The problem. Would you please repeat exactly the entries below, starting at the line with "right knee: (99, 177)" and ending at the line with "right eye: (199, 416)", and nothing outside that range? Leave out the pictures.

----------------------------------------

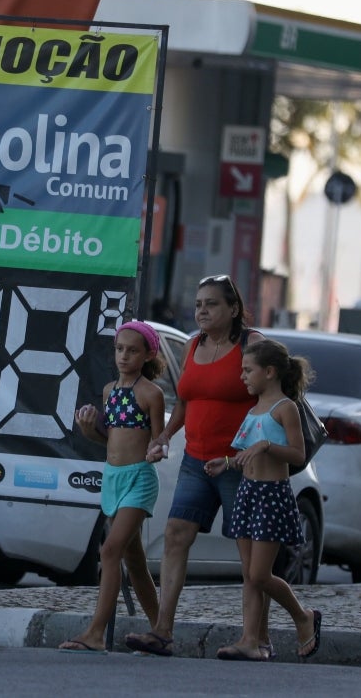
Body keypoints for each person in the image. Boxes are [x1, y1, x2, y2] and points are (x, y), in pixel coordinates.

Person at [125, 274, 267, 658]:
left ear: (233, 309)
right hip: (196, 460)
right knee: (175, 534)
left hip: (240, 464)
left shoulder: (252, 344)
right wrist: (164, 435)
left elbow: (273, 398)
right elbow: (187, 403)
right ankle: (162, 632)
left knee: (250, 554)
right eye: (198, 304)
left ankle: (256, 640)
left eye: (212, 304)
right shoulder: (193, 345)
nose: (202, 311)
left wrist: (253, 451)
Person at [204, 338, 322, 660]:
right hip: (248, 492)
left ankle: (303, 617)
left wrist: (267, 446)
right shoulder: (253, 409)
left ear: (269, 372)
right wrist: (226, 463)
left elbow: (297, 454)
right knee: (249, 575)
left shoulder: (285, 408)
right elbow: (247, 453)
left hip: (271, 495)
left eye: (248, 370)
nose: (242, 376)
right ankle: (252, 640)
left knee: (259, 574)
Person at [59, 320, 166, 653]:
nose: (124, 356)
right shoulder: (109, 391)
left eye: (132, 351)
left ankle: (95, 633)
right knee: (135, 563)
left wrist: (158, 448)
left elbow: (158, 440)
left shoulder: (151, 394)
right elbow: (108, 440)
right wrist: (88, 428)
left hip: (139, 479)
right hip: (113, 478)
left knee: (109, 551)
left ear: (148, 355)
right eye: (119, 349)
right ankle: (161, 631)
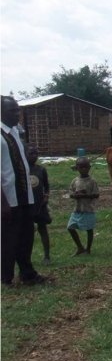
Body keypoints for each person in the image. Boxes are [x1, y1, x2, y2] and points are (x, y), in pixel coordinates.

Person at [1, 96, 51, 285]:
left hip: (24, 196)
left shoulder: (15, 133)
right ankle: (6, 277)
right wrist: (2, 203)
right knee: (8, 239)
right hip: (9, 199)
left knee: (26, 237)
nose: (17, 114)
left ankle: (27, 273)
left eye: (17, 110)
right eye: (12, 110)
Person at [67, 156, 100, 256]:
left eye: (86, 167)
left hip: (88, 210)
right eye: (81, 167)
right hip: (77, 209)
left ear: (89, 167)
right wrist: (75, 195)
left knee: (89, 229)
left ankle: (88, 249)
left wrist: (86, 195)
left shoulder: (92, 181)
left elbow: (96, 194)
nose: (83, 169)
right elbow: (70, 193)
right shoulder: (75, 181)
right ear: (77, 168)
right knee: (70, 227)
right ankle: (80, 247)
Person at [26, 143, 52, 264]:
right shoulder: (22, 170)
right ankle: (26, 257)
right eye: (31, 153)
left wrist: (46, 197)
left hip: (40, 204)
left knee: (43, 229)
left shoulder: (41, 169)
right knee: (27, 232)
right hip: (27, 206)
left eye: (36, 153)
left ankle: (47, 256)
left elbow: (46, 186)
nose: (34, 156)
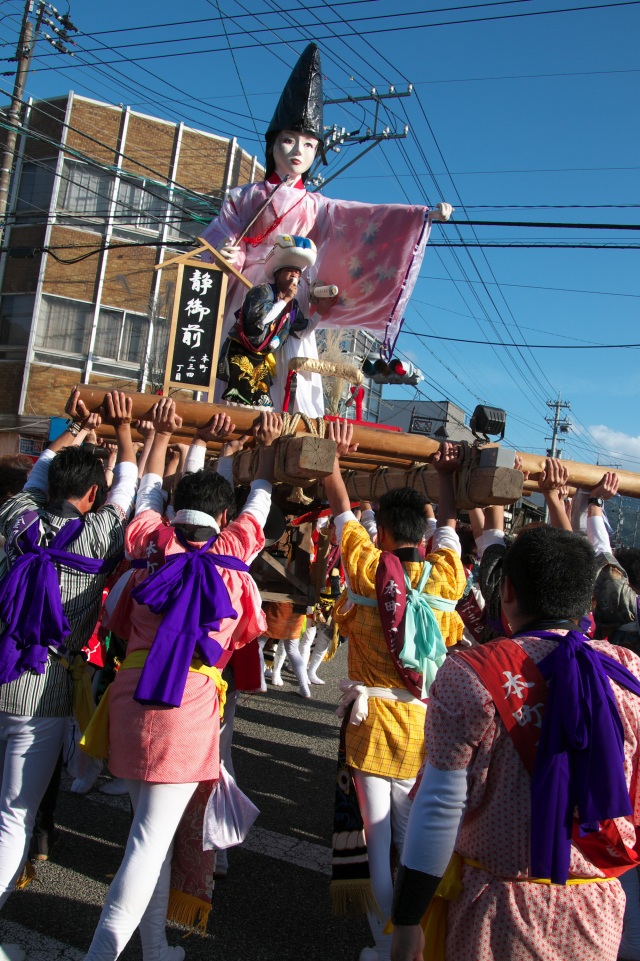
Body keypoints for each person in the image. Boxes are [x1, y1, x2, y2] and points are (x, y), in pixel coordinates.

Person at [81, 400, 281, 961]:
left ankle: (155, 944)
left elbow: (146, 492)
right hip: (187, 707)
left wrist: (166, 436)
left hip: (131, 697)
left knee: (151, 835)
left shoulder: (150, 543)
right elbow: (259, 500)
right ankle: (102, 953)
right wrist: (260, 446)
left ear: (174, 510)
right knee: (148, 841)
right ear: (223, 518)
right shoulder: (233, 550)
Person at [390, 525, 640, 961]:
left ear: (506, 591)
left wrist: (409, 918)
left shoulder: (469, 674)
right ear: (589, 603)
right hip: (597, 907)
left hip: (498, 910)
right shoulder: (628, 671)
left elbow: (439, 806)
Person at [202, 42, 448, 416]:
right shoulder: (246, 194)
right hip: (249, 288)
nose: (297, 151)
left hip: (293, 292)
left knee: (294, 366)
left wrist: (420, 216)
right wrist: (229, 249)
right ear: (273, 144)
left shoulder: (317, 206)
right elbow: (221, 233)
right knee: (236, 363)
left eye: (308, 144)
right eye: (288, 140)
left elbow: (366, 218)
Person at [323, 421, 465, 961]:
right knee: (413, 845)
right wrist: (447, 478)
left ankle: (386, 944)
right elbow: (450, 525)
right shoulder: (444, 578)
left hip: (368, 724)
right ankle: (411, 938)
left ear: (379, 529)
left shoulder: (364, 569)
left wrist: (335, 459)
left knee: (375, 842)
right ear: (422, 539)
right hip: (421, 728)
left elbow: (339, 509)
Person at [0, 390, 137, 945]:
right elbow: (130, 489)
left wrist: (77, 433)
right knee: (13, 819)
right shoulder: (99, 535)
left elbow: (39, 474)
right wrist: (128, 432)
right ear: (92, 496)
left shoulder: (16, 517)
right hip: (45, 692)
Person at [217, 235, 317, 408]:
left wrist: (320, 312)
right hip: (243, 352)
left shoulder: (291, 304)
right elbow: (261, 319)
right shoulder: (263, 291)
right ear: (277, 274)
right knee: (238, 398)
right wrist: (285, 300)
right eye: (289, 271)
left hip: (262, 358)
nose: (294, 275)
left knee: (262, 401)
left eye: (298, 272)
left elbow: (302, 330)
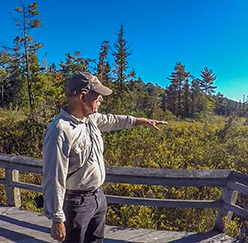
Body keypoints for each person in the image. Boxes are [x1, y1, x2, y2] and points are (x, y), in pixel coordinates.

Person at [42, 72, 167, 243]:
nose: (101, 99)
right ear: (83, 96)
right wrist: (57, 218)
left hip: (98, 197)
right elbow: (53, 177)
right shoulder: (60, 131)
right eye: (98, 95)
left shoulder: (90, 119)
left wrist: (141, 121)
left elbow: (113, 120)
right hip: (76, 203)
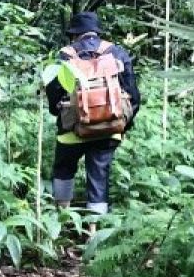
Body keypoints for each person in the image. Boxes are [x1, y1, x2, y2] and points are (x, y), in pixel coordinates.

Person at [44, 11, 140, 215]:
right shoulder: (117, 53)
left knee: (64, 170)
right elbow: (133, 96)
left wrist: (60, 116)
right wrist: (122, 126)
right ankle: (93, 232)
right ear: (96, 32)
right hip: (109, 128)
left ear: (74, 34)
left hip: (72, 129)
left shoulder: (65, 55)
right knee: (99, 177)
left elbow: (54, 96)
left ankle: (62, 218)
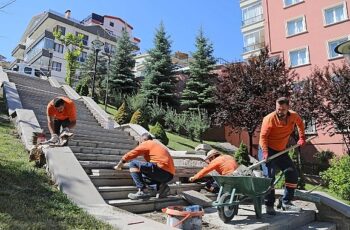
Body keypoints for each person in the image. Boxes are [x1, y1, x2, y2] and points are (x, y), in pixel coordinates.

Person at [259, 97, 306, 215]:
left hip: (281, 150)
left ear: (288, 108)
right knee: (269, 176)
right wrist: (265, 153)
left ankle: (286, 202)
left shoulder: (294, 116)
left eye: (283, 109)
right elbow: (263, 137)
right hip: (267, 149)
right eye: (278, 109)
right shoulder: (269, 119)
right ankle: (269, 204)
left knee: (292, 172)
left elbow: (300, 123)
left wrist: (301, 137)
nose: (280, 111)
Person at [114, 133, 175, 200]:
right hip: (169, 175)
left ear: (144, 139)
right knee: (141, 176)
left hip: (160, 169)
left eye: (140, 142)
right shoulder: (158, 146)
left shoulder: (147, 143)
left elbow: (132, 153)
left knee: (133, 164)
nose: (140, 144)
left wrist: (119, 165)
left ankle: (143, 191)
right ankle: (162, 187)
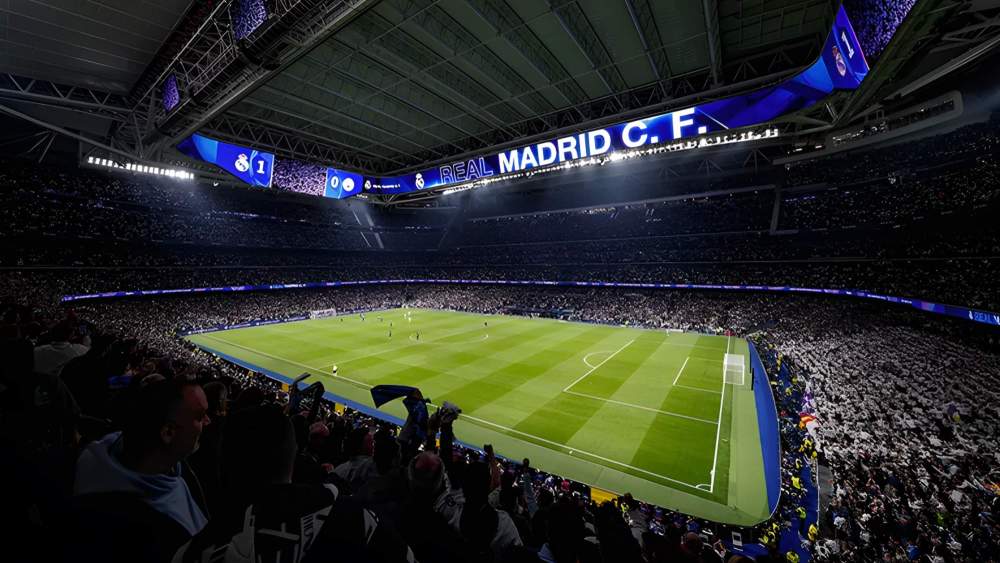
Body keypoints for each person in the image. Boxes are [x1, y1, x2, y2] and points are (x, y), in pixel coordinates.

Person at [71, 379, 211, 559]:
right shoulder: (155, 534)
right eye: (199, 416)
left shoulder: (105, 447)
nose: (208, 421)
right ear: (168, 432)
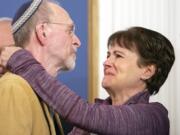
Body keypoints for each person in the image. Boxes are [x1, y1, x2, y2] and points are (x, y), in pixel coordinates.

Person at [1, 26, 175, 135]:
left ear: (147, 71)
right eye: (108, 55)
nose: (107, 62)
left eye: (118, 56)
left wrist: (21, 61)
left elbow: (82, 113)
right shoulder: (90, 120)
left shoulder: (153, 117)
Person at [0, 0, 80, 134]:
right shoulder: (13, 87)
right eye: (70, 30)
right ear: (43, 32)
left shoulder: (40, 94)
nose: (77, 42)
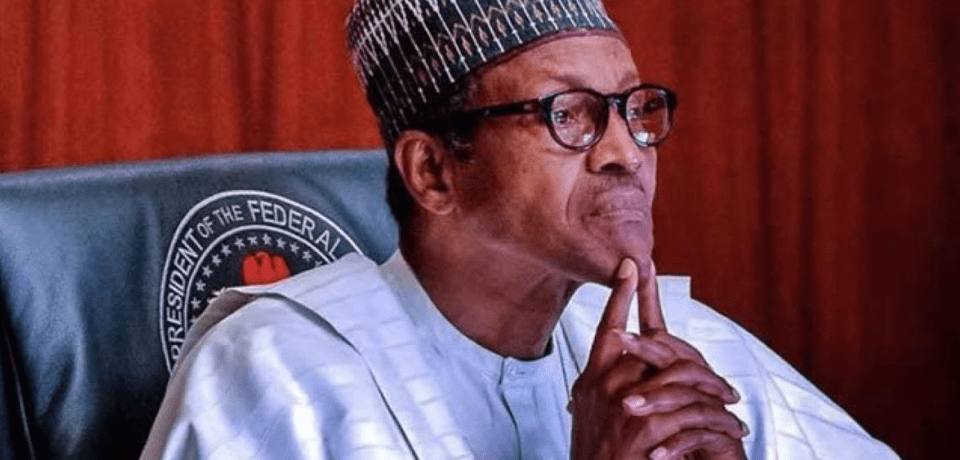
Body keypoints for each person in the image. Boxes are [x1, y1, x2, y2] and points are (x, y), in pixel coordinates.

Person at [141, 0, 899, 458]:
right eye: (568, 115)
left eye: (636, 109)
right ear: (434, 172)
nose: (626, 152)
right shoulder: (278, 377)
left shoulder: (685, 353)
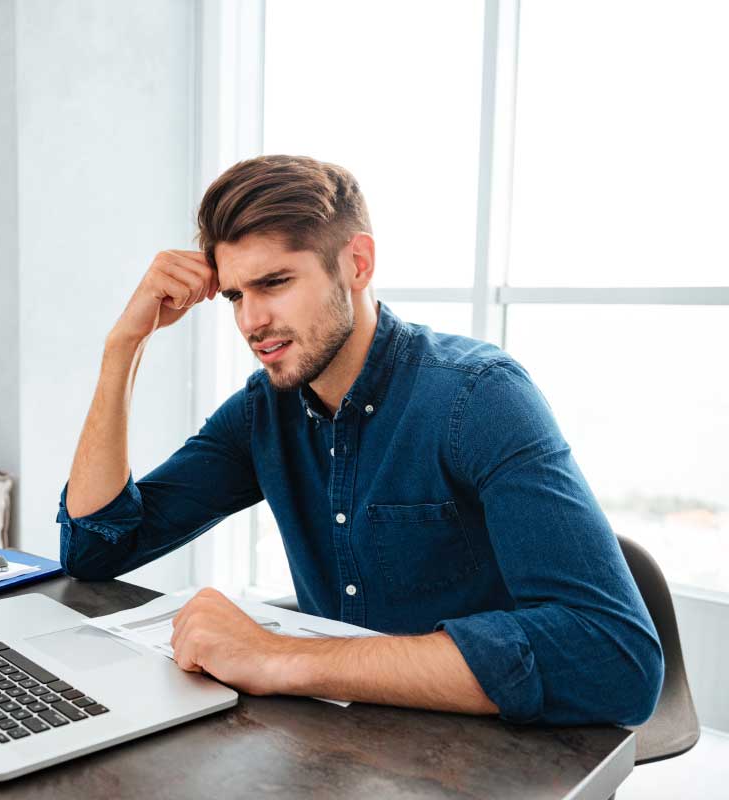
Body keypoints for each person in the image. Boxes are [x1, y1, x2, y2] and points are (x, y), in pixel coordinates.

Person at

----------------------------------------

Final answer.
right knee: (99, 177)
left elbow: (54, 96)
left ankle: (62, 218)
Body keypoints for each person in the image. Boxes are [x1, y1, x2, y2] and points are (x, y), in pixel coordinates.

Person at [259, 97, 306, 215]:
left hip: (281, 150)
left ear: (288, 108)
right knee: (269, 176)
right wrist: (265, 153)
left ankle: (286, 202)
left shoulder: (294, 116)
left eye: (283, 109)
right elbow: (263, 137)
right hip: (267, 149)
right eye: (278, 109)
right shoulder: (269, 119)
right ankle: (269, 204)
left knee: (292, 172)
left elbow: (300, 123)
left wrist: (301, 137)
nose: (280, 111)
Person at [114, 133, 175, 200]:
right hip: (169, 175)
left ear: (144, 139)
right knee: (141, 176)
left hip: (160, 169)
left eye: (140, 142)
right shoulder: (158, 146)
left shoulder: (147, 143)
left elbow: (132, 153)
left knee: (133, 164)
nose: (140, 144)
left wrist: (119, 165)
left ankle: (143, 191)
right ankle: (162, 187)
Body keypoints for each person in the image. Boxes are [x1, y1, x2, y2] and points are (x, y), in pixel coordinates.

Person at [71, 379, 211, 559]:
right shoulder: (155, 534)
right eye: (199, 416)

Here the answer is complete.